## Text block
============================================================

In 1839, Hermann G. Grassmann passed his exam in theology with a Very Good grade. One year later, he submitted his first scientific paper to the commission in Berlin, thus obtaining an independent specialisation and the right to teach lectures in mathematics, physics, mineralogy and chemistry. In 1841, he wrote two books: Zarys gramatyki niemieckiej (Outline of German Grammar) and Przewodnik nauki niemieckiej (Guide to German Science) (with his brother, Gustaw). In 1842, he abandoned his career in theology and began to develop and create new scientific disciplines.

In the same year, he started a family. According to historians, the Grassmanns had eleven children (seven of whom lived to adulthood): Justus (born in 1851) was a mathematician and a director of the Friedrich Wilhelm Real Gymnasium, at which his father worked; Max (born in 1852) took a road to mathematics through theology, was a professor at Mary’s Gymnasium; Hermann Ernst (born in 1857) was a Latin teacher in Halle and then became a professor of mathematics at the University in Giessen; Ludolf (born in 1861) was the chief physician in Flensburg, and Richard (born in 1864) was a full professor of mechanical engineering at the School of Technology in Karlsruhe. The other children were: Emma (born in 1850), Agnes (born in 1855), Helmuth (born in 1856), Luisa (born in 1858), Klara (born in 1866) and Konrad (born in 1867).

In 1842, Grassmann published Theorie der Zentralen, in which he presented general theorems on diameters, asymptotes, tangents, curves and areas obtained in special cases, on the basis of the works of Poncelet and Möbius (creator of the barycentric calculus). In this paper, he also presented all of Poncelot’s results. This work demonstrated the creative power of the author, however without any material contribution to the new analytical methods.

In 1839, Grassmann published Theorie der Ebbe und Flut (The Low and High Tide Theory), in which he used the vector calculus for the first time. In 1844, he published his foundational work, Die lineale Ausdehnungslehre, ein nuer Zweig der Mathematik, written in the difficult Old German language. Already the initial part of the title poses difficulties in translation to Modern German. In English literature, it reads as follows: The Theory of Extension, a New Branch of Mathematics. Into Polish, the title could be translated as Wykłady o liniowej teorii rozszerzenia, nowa gałąź matematyki (as it applies not only to vector calculus). In Polish literature, this paper was first referred to by M.T. Huber in his book Mechanika ogólna i techniczna, in an interesting footnote on p. 25.

In Ausdehnungslehre, Grassmann uses small calculi, but at an unprecedented level of abstraction. Due to the philosophical style of the work, it was not appreciated by the contemporary mathematicians, however – as confirmed by Erdmann – the three axioms presented in the Riemann–Helmholtz theory correspond to the theses expressed by Grassmann and considered as adequate in this theory. The book was highly appreciated by Möbius, however he would not review it and recommended Drobisch, whom he regarded as a more competent mathematician. However, he offered Grassmann to write an abstract of Ausdehnungslehre as an article for the Archiv der Mathematik journal. The second edition of this work was published in 1862. Its revised edition with an extensive introduction by the author was printed in 1878 in Leipzig, under the following title: Die Ausdehnungslehre von 1844 oder Die lineale Ausdehnunglehre: ein nuer Zweig der Mathematik dargestellt und durch Andendungen auf die ubrigen Zweige der Mathematik, wie auch auf die Statik, Mechanik, die Lehre vom Magnetismus und die Krystallonomie erläutert (Verlag von Otto Wiegand). The work consists of 302 pages, including one with 17 figures at the end.

============================================================

## Records shown
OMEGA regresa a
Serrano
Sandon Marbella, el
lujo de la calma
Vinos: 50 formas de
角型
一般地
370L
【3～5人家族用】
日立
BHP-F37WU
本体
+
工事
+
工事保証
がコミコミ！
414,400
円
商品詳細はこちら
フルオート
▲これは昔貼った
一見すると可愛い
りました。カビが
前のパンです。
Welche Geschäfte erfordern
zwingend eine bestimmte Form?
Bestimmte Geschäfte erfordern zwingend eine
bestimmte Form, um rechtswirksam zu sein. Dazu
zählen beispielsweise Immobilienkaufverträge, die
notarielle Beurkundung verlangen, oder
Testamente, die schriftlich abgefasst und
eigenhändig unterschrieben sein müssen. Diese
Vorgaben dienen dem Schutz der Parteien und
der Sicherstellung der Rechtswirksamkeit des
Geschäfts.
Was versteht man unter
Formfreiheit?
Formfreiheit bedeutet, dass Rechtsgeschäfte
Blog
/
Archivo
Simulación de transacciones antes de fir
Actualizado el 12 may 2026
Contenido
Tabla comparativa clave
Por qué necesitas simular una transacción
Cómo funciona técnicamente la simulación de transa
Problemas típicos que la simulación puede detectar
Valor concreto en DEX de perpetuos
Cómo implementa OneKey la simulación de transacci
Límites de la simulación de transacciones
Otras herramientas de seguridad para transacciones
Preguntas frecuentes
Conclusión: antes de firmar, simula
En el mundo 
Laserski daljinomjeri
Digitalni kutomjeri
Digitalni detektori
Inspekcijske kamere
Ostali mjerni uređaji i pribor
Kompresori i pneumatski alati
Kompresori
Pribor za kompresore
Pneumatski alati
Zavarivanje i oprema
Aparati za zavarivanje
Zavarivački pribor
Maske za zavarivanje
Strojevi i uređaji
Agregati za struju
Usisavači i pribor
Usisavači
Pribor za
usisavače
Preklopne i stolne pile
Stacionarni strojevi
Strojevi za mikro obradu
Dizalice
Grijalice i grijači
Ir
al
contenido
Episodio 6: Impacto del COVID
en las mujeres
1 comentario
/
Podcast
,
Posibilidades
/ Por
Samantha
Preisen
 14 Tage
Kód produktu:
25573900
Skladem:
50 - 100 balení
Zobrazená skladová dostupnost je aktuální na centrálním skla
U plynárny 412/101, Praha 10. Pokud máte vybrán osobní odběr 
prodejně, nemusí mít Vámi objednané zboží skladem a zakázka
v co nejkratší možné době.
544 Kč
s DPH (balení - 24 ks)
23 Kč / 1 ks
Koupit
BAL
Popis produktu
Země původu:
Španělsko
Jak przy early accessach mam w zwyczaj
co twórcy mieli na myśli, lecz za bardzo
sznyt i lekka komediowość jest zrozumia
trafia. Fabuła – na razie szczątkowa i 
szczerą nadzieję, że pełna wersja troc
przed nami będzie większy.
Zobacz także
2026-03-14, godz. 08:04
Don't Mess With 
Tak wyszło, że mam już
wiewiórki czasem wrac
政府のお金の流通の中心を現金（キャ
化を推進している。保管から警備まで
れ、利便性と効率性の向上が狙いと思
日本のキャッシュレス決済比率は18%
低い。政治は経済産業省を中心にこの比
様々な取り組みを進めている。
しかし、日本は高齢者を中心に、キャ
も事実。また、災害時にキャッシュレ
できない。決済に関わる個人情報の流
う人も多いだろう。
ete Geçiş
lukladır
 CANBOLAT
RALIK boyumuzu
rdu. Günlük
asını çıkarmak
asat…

============================================================

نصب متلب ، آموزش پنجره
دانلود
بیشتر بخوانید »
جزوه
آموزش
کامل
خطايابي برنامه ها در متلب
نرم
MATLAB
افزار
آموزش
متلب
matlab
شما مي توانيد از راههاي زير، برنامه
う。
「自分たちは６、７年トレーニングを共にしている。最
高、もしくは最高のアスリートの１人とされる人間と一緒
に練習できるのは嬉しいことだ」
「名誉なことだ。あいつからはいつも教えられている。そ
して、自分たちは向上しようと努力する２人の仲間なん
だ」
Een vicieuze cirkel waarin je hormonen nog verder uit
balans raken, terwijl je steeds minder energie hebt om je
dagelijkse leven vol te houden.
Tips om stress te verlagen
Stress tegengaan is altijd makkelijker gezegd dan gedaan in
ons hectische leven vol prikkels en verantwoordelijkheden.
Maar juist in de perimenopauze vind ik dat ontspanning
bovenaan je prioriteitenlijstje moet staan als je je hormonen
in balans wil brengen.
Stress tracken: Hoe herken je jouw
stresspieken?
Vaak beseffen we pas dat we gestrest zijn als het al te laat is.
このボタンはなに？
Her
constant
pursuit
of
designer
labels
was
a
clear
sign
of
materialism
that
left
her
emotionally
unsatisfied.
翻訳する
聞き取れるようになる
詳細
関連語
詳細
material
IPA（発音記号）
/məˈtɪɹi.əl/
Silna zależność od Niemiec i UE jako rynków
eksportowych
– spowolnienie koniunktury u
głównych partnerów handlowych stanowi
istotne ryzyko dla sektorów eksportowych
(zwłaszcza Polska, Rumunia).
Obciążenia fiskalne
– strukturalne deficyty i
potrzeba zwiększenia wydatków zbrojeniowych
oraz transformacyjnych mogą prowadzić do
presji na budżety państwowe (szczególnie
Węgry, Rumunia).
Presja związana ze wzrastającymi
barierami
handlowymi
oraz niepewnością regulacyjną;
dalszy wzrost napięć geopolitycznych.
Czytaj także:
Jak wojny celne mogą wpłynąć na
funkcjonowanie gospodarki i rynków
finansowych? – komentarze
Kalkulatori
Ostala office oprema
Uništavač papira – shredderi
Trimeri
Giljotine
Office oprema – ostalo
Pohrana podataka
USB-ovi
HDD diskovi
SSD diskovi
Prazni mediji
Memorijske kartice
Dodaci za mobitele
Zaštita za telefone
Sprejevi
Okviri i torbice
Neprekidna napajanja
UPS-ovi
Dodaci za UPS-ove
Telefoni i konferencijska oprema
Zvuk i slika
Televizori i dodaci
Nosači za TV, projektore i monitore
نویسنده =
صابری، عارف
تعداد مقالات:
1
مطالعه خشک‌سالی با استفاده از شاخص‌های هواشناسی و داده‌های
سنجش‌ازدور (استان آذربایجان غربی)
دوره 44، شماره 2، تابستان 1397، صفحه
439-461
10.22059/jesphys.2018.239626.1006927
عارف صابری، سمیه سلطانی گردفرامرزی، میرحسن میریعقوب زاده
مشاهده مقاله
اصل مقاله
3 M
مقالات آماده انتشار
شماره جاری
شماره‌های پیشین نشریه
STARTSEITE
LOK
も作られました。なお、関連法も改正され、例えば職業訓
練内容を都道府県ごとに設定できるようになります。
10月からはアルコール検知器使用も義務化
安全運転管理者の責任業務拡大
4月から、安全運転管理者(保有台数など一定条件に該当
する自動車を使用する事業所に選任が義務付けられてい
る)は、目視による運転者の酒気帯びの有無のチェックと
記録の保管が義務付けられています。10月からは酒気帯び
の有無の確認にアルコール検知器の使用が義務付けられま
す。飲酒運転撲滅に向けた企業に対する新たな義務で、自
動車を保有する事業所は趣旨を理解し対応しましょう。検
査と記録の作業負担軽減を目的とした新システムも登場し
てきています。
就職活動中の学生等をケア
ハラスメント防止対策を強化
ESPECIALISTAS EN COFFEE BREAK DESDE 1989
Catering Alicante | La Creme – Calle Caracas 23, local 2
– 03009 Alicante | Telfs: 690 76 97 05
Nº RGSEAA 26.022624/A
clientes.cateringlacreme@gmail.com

============================================================

## Instructions to follow
Repeat the section of the Hermann Grassmann text above, starting at the words "In the same" and ending after the words "(born in 1867).".

## Output
In the same year, he started a family. According to historians, the Grassmanns had eleven children (seven of whom lived to adulthood): Justus (born in 1851) was a mathematician and a director of the Friedrich Wilhelm Real Gymnasium, at which his father worked; Max (born in 1852) took a road to mathematics through theology, was a professor at Mary’s Gymnasium; Hermann Ernst (born in 1857) was a Latin teacher in Halle and then became a professor of mathematics at the University in Giessen; Ludolf (born in 1861) was the chief physician in Flensburg, and Richard (born in 1864) was a full professor of mechanical engineering at the School of Technology in Karlsruhe. The other children were: Emma (born in 1850), Agnes (born in 1855), Helmuth (born in 1856), Luisa (born in 1858), Klara (born in 1866) and Konrad (born in 1867).